最後に、絲山秋子。今回、読んだ中では僕はこの人の作品が一番おもしろかった。「袋小路の男」は学生時代のあこがれの先輩と大学進学、社会人になっても肉体関係なしに離れられずにつきあい続ける女性が主人公の作品で、1人称と3人称でそれぞれ書かれていて点もおもしろい。
北方謙三に「棒の哀しみ」という好きなハードボイルド小説時代の作品があって、この作品もやはり1人称、3人称で別々に書かれていて、20年ぐらい前に読みながらその臨場感に引き込まれたことを覚えている。
というわけで、角田さんの「対岸の彼女」は読んでも損はしない作品、
お薦めは絲山さんの「袋小路の男」という個人的結論でした。
ちなみに数年前に読んだ時の顔ぶれは、
山本文緒、田口ランディ、川上弘美、江國香織、諸田玲子だった。
この中で当時、一番ハマった女性作家というのが山本文緒。この時期、読みたい作品を後回しにして山本作品を既刊本10作品以上一気に読んだぐらい深い入りした。
藤野千夜、角田光代はうまい作家だと思うけど、この山本文緒と同じ系譜にあるように思うし、そうなると山本文緒の方が力量は今のところ数段上のような気がする。
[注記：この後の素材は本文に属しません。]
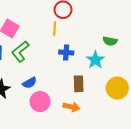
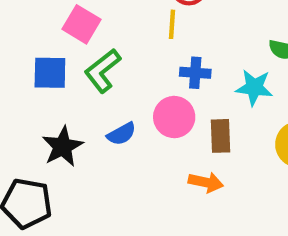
cyan star: (95, 60) -> (254, 88), turned -30
pink circle: (40, 102) -> (174, 117), moved

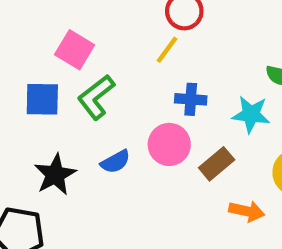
yellow line: (172, 24) -> (167, 50), turned 32
brown rectangle: (220, 136) -> (217, 164), turned 52
orange arrow: (206, 182) -> (247, 211), moved

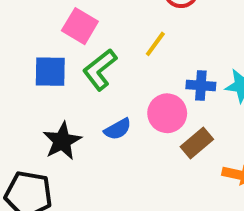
yellow line: (167, 50) -> (155, 44), moved
blue cross: (191, 99) -> (201, 86), moved
brown rectangle: (217, 164) -> (197, 143), moved

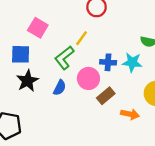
green L-shape: (100, 70) -> (64, 58), moved
blue semicircle: (118, 129) -> (60, 88), turned -35
black star: (62, 141) -> (27, 81), moved

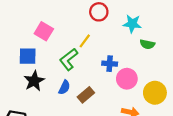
cyan star: (132, 62) -> (132, 24), moved
pink circle: (88, 78) -> (127, 79), moved
brown rectangle: (106, 96) -> (86, 95), moved

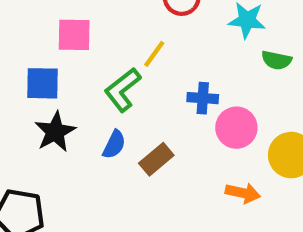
pink square: (44, 31) -> (74, 35), turned -30

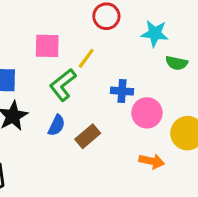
pink square: (74, 35) -> (47, 46), moved

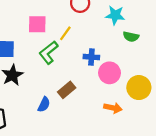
blue semicircle: (57, 125) -> (44, 104), moved

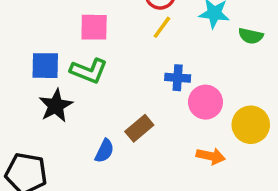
yellow line: (65, 33) -> (162, 27), moved
green semicircle: (131, 37) -> (251, 36), moved
green L-shape: (48, 53) -> (89, 71), moved, turned -120

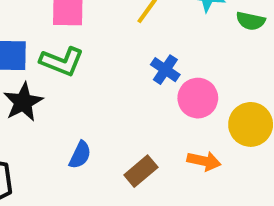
blue cross: (178, 78) -> (165, 70), turned 30
brown rectangle: (139, 128) -> (141, 171), moved

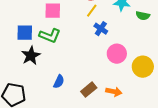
blue cross: (165, 70) -> (101, 29), moved
orange arrow: (204, 161) -> (114, 92), moved

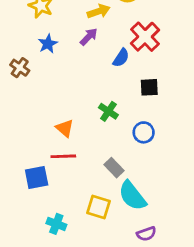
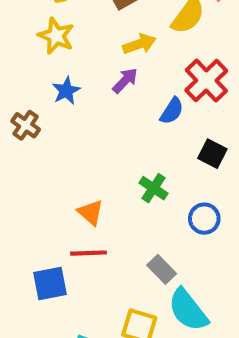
black square: (149, 87) -> (212, 154), turned 30

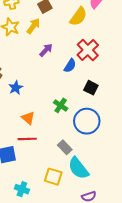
yellow arrow: (139, 44) -> (33, 26), moved, turned -35
blue star: (66, 91) -> (16, 88), moved
blue circle: (204, 219) -> (87, 121), size x1.6

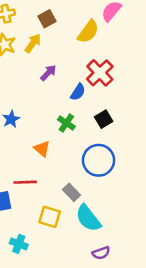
black square: (91, 88) -> (104, 119), turned 32
green cross: (61, 105) -> (66, 123), moved
orange triangle: (28, 118) -> (42, 149), moved
yellow square: (53, 177) -> (50, 217), moved

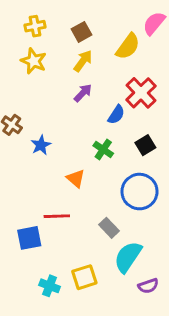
yellow arrow: (33, 43) -> (83, 61), moved
yellow square: (50, 217) -> (84, 277), moved, turned -35
cyan semicircle: (88, 218) -> (128, 257), turned 72
purple semicircle: (101, 253) -> (148, 286), moved

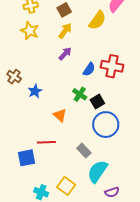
red cross: (141, 93) -> (112, 66), moved, turned -35
black square: (145, 145) -> (97, 102), moved
yellow square: (84, 277) -> (66, 186), turned -36

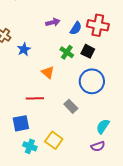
purple arrow: (65, 54) -> (53, 22), moved, turned 32
black square: (97, 102) -> (88, 51), moved, turned -32
blue square: (27, 158) -> (21, 123), moved
cyan semicircle: (97, 171) -> (103, 126), moved, size x0.7

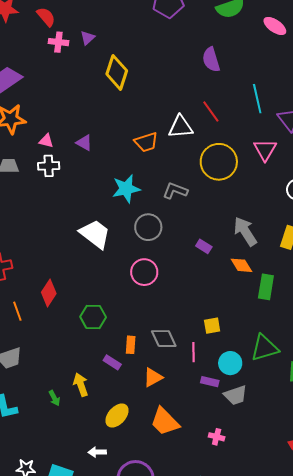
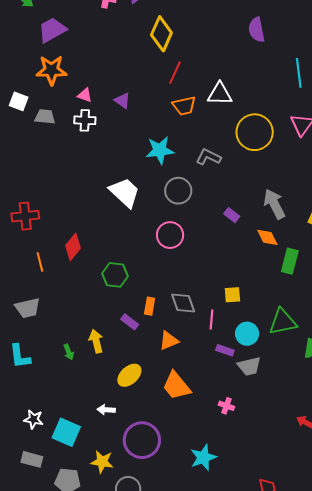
red line: (211, 112) -> (175, 73), moved, turned 55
ただし、熱が冷めてしまうその後新刊を読み続けていこうという気にならなのは、のちほど書くが、自分が求める”何か”が足らなかったのかもしれないなと思う。
江國さんはエッセイがとってもうまい。女性の繊細な感性が飛び出ているのがみえるような気がする。
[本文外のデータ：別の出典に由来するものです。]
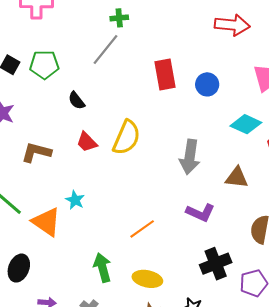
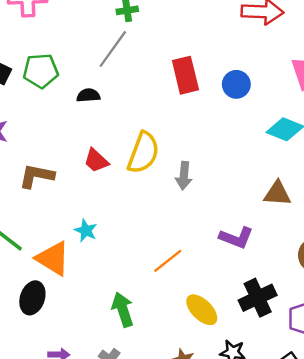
black semicircle: (76, 101) -> (88, 95), moved, turned 126
gray arrow: (190, 157) -> (184, 176), moved, size x0.7
black ellipse: (19, 268) -> (32, 298), moved
yellow ellipse: (147, 279) -> (202, 310), moved, turned 36

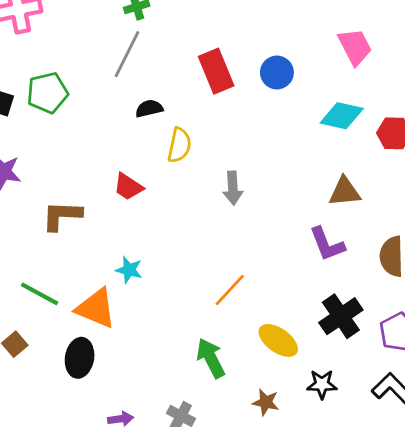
black semicircle: (88, 95) -> (149, 109), moved
yellow semicircle: (143, 153) -> (179, 145), moved, size x0.7
purple L-shape: (236, 238) -> (327, 244), moved, turned 56
green arrow: (123, 310) -> (211, 358), moved

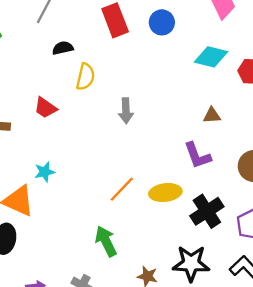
brown triangle: (345, 192) -> (212, 115), size x0.7
cyan star: (129, 270) -> (45, 172), turned -30
yellow ellipse: (278, 340) -> (165, 193), moved, turned -44
black star: (322, 384) -> (191, 263), size x1.6

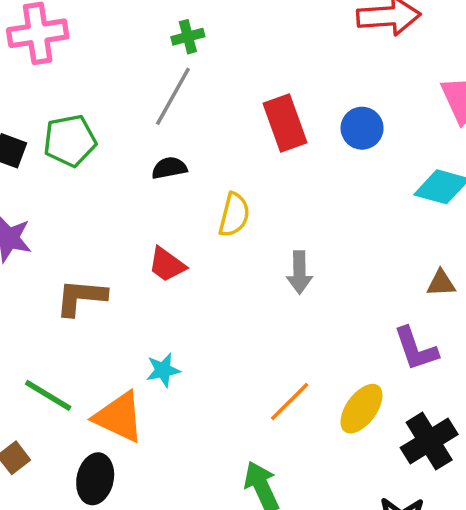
black semicircle: (63, 48) -> (169, 168), moved
yellow ellipse: (165, 193) -> (361, 409), turned -48

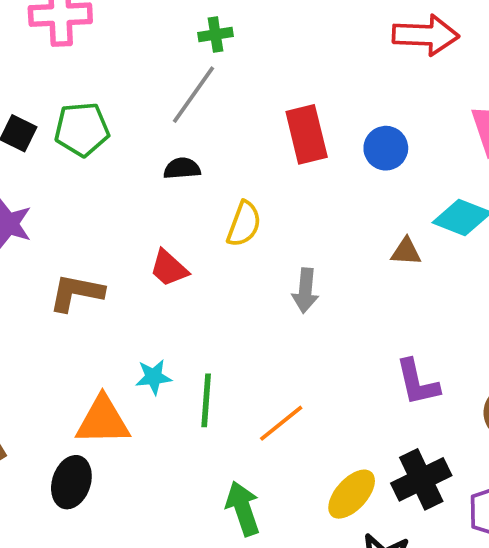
brown triangle: (441, 283) -> (406, 252), moved
green line: (48, 395) -> (206, 400), moved, turned 57
yellow ellipse: (361, 409) -> (352, 494), moved
orange triangle: (119, 417) -> (103, 421), turned -32

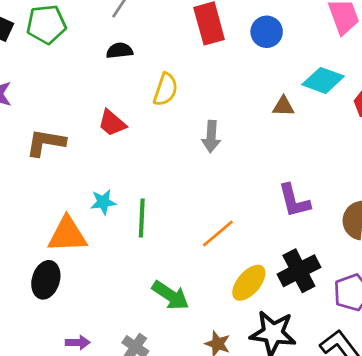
orange line: (281, 423) -> (218, 233), moved
green arrow: (243, 508) -> (170, 295), turned 144

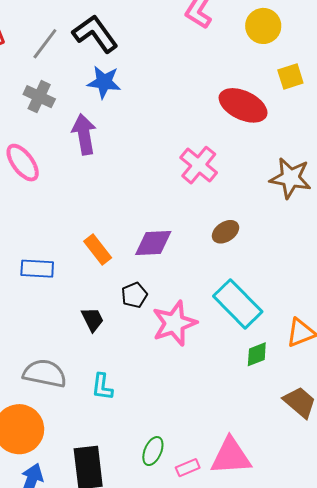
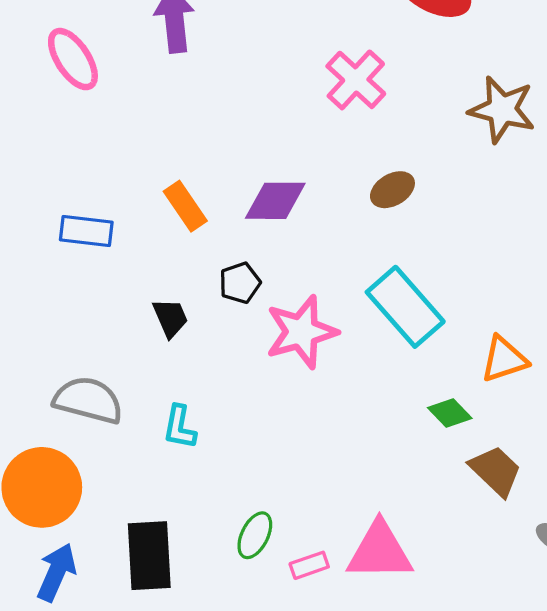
green diamond: (257, 354) -> (450, 413), moved, turned 64

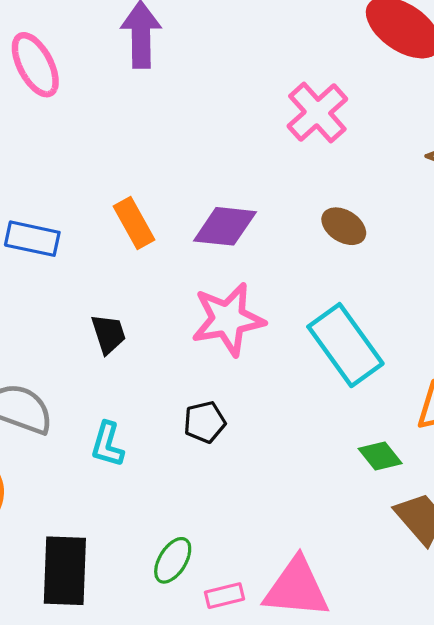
brown ellipse: (392, 190) -> (344, 226), turned 57
black pentagon: (240, 283) -> (205, 422), moved
pink star: (301, 332) -> (228, 319), moved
田口さんもエッセイの能力が高く「ひかりのあめふるしま 屋久島」を読んで、「あー、2回も屋久島に行ったのに、行く前に出会いたかったー」と思わず叫びそうになった。
諸田さんは時代小説を書いているが、「お鳥見女房」シリーズはとにかく最高。胸の底がジーンときます。「女・池波正太郎」になるのはこの人だ!と僕は勝手に思っている。
5人の作家の作品でもっともぶっ飛んだのは、川上さんの「センセイの鞄」だった。すごい作家が出てきたものだと感嘆した。でも、そのほかの作品を読んでみたどれも驚くほど肩透かしをくらう。しばらくしてそれが川上さんの本来のスタイルで、「センセイ・・・」は実験的作品だったということがわかりそれ以降読むのをやめた。
ちょっと前に、本好きの友人とメールでやりとりしながら、
「心に残っている好きな作品には何か共通点があるのかなー」と考えていて、
「読んでしばらく時間がたても、自分の中に『余韻』があるからだ」ということに気づいた。
今回、新たに若手女性作家を読んでいて気になったことは、ちょっと愛情が薄いんじゃないかということ。
かなりサラリとした感情の動きの登場人物が多いことも共通している。
露骨に愛情を表す必要はもちろんないんけど、哀しみや切なさのような感情も含めて「愛情」が希薄だとちょっとサビシイ。
スマートな文体かつ愛情織り成す作品という意味では、今も元気で書いている作家のうちからあげると、吉本ばなな(現在は、よしもとばなな)「アムリタ」がもっとも印象深い。
そして、女性作家「余韻ナンバー1」は以前も書いたとおり、やはり「向田邦子」であろう。